Crucial to achieving this would be large-scale implementation of so-called productive sanitation systems – systems that make productive (and safe) use of nutrients, organic matter and water content of human excreta and wastewater for crop and energy production. The nitrogen, phosphorous and potassium in one person’s human excreta can boost yields by around 50 kg of cereals per year, on a conservative estimate, much more cheaply than commercial synthetic fertilizers. Productive sanitation can also strengthen local livelihoods and increase resilience to external pressures such as rising fertilizer prices and climate events.

Productive sanitation can take many forms, from household dry toilets or decentralized community-level systems right up to municipal scale. It is most immediately and obviously relevant to rural communities, and particularly smallholder farmers, who too often neglect to consider recycling human excreta even as they carefully manage local natural resources to ensure sustained crop production. It can also reduce pollution and degradation of local water resources. However, there is also vast potential in SSA’s fast-growing urban centres, where existing sewerage networks and sewage treatment systems often meet only a fraction of even today’s demand.

Looking back and looking ahead

Productive sanitation has proved its value in smaller, local projects. The question is how to take it to scale, and do so sustainably. Productive sanitation has to contend with all of the barriers and difficulties inherent in implementing conventional “disposal-oriented” sanitation in areas of low coverage – for example, the upfront investments, ensuring that the governance arrangements, technical capacity and financing models are in place to keep the systems working – and more on top. For example, productive sanitation demands long-term planning and cooperation between several government sectors: water, agriculture, energy, health and others. At the same time, people need to be convinced and supported to safely handle and reuse human excreta, and to trust foods fertilized with humanure.
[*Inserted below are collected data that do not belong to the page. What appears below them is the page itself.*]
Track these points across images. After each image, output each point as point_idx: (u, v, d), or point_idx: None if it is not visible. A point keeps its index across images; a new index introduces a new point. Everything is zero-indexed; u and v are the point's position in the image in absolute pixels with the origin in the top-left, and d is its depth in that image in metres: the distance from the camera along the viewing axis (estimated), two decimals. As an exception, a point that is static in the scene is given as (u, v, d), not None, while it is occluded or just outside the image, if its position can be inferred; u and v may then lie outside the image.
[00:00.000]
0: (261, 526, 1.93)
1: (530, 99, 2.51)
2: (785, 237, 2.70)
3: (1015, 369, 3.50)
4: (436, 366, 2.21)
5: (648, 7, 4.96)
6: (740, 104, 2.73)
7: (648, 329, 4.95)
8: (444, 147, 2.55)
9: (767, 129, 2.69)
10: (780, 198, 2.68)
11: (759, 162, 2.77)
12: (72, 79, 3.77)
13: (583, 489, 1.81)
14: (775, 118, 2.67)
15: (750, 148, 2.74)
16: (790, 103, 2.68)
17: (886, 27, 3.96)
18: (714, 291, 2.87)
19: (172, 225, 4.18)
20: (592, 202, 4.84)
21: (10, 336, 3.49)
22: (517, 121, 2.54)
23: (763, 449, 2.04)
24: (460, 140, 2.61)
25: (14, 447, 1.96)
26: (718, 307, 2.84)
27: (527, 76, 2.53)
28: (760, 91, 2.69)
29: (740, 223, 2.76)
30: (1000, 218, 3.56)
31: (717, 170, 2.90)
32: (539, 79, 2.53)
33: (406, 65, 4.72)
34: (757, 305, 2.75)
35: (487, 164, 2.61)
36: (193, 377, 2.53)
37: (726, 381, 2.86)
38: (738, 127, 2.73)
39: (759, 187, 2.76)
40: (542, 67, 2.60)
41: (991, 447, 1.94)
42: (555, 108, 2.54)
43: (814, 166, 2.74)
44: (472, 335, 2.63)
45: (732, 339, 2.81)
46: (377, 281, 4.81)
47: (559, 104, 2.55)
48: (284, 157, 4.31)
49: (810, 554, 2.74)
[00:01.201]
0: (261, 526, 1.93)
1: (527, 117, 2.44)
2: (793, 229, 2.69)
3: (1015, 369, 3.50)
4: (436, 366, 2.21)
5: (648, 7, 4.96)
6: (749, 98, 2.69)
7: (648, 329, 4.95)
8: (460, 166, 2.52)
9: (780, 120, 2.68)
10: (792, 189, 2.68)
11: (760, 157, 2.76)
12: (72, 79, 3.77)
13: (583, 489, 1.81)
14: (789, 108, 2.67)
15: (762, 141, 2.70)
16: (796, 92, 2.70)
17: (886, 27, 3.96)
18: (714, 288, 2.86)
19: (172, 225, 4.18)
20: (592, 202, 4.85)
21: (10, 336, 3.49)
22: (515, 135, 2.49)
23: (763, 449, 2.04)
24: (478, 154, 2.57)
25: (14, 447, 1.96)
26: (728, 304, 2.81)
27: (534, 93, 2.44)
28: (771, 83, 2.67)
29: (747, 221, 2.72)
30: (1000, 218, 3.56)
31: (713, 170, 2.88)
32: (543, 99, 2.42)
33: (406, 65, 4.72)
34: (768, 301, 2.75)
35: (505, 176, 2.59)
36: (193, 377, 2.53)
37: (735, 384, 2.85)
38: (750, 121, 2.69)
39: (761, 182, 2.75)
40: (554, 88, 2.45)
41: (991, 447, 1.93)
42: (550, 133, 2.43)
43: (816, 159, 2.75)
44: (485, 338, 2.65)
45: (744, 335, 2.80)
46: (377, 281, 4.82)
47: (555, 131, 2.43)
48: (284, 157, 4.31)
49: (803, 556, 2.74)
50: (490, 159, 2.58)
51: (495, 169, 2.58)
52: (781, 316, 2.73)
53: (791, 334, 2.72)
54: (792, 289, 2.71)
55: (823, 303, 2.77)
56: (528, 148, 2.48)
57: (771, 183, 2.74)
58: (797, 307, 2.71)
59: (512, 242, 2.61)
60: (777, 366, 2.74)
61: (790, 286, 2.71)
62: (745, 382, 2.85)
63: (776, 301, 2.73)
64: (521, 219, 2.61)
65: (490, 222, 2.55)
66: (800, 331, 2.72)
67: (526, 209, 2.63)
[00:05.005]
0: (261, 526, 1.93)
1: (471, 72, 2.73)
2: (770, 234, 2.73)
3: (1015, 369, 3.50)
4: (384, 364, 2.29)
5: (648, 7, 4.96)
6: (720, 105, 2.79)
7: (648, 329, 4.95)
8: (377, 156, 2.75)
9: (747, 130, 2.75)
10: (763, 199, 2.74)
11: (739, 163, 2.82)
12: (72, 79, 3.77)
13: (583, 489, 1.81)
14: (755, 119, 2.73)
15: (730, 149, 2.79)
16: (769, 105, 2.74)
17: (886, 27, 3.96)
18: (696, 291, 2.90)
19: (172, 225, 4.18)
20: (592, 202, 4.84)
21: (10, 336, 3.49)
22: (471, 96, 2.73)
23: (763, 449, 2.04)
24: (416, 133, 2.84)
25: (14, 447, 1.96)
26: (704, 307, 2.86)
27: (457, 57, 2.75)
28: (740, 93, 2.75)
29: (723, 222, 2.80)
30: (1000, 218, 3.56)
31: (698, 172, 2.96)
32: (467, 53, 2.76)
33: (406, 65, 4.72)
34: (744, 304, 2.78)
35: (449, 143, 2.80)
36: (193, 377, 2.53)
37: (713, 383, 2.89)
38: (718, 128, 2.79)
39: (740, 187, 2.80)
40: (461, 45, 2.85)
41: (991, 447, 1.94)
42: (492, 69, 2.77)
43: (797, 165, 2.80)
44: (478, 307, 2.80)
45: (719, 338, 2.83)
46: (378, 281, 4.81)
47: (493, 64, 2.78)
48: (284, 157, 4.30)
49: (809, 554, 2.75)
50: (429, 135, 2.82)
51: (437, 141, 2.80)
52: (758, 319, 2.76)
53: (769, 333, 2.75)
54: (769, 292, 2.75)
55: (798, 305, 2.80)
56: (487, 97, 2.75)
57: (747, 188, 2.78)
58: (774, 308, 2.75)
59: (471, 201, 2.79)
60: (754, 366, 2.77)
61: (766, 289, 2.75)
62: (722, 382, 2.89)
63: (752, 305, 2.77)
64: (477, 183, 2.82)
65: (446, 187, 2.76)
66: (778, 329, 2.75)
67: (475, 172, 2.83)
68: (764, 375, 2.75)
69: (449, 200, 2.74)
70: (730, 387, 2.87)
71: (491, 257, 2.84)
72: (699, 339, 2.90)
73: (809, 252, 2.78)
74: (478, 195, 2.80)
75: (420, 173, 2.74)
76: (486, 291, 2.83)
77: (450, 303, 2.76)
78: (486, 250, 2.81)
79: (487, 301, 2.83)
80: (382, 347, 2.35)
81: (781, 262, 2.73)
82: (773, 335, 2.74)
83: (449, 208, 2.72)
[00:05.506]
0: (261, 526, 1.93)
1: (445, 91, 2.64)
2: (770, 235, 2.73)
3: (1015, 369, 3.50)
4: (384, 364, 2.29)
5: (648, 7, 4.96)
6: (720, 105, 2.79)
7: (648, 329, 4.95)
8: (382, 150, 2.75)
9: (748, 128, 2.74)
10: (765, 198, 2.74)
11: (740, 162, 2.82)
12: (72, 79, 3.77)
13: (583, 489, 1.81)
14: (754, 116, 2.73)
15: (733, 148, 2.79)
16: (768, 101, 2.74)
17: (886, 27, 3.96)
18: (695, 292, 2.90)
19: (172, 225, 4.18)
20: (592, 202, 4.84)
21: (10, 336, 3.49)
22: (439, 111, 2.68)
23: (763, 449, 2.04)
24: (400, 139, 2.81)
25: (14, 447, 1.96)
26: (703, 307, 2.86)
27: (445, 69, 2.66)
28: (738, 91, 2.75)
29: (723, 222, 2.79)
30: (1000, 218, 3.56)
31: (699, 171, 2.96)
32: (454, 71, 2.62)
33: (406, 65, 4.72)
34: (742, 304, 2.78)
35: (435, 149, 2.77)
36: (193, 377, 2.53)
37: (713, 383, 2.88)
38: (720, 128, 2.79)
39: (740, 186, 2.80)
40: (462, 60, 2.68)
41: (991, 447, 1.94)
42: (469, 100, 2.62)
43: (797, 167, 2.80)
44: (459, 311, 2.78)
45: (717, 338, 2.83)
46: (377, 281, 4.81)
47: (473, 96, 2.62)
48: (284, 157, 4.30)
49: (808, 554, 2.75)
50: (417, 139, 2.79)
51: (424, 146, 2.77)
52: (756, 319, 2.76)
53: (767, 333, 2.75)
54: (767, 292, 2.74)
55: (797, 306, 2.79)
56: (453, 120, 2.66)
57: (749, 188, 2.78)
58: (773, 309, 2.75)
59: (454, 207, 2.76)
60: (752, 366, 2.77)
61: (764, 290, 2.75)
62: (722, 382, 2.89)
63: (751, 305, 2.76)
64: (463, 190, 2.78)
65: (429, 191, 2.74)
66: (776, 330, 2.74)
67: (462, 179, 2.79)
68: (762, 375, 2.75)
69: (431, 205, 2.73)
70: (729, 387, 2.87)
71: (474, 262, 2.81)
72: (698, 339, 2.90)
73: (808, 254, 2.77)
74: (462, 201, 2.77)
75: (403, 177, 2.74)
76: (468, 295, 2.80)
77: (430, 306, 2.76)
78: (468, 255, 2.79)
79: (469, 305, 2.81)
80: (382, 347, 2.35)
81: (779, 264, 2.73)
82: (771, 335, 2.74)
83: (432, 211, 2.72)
One of the central aims of the new SEI Initiative on Sustainable Sanitation is to see what we can learn from experiences with implementing productive sanitation and, in particular, to cast a fresh eye over some of the ostensible success stories of the past. Are they still working a few years after the final project evaluation? Which aspects of the system have changed and which have stood the test of time? And what can we learn from that about what is needed to sustain productive sanitation?

A side event hosted by SEI at AfricaSan 4, in Dakar, Senegal, on Monday 25 May will be a chance to do just that. The side event, titled Productive Sanitation, Food Security and Resilient Livelihoods, will start by looking back and learning. Among the presentations, Savadogo Karim, of CEFAME/SNV, will talk about experiences with taking ecological sanitation (ecosan) to scale in Burkina Faso. Kailou Hamadou of the Niger Ministry of Hydraulics and Sanitation will reflect on the legacy of a productive sanitation project in Aguié, Niger, five years on. Dr Sudhir Pillay of the Water Research Commission will talk about experiences in South Africa. (For a full list of presentations download the session programme in English or French.)

The second part of the session will look ahead. To be implemented in a sustainable way, productive sanitation systems need to be socially acceptable, economically viable, and technically and institutionally appropriate. An expert panel will guide discussions on how to overcome the barriers to scale and sustainability.

The side event will be chaired by Hon. Dr François Lompo, Minister of Agriculture, Burkina Faso. It starts at 17:40.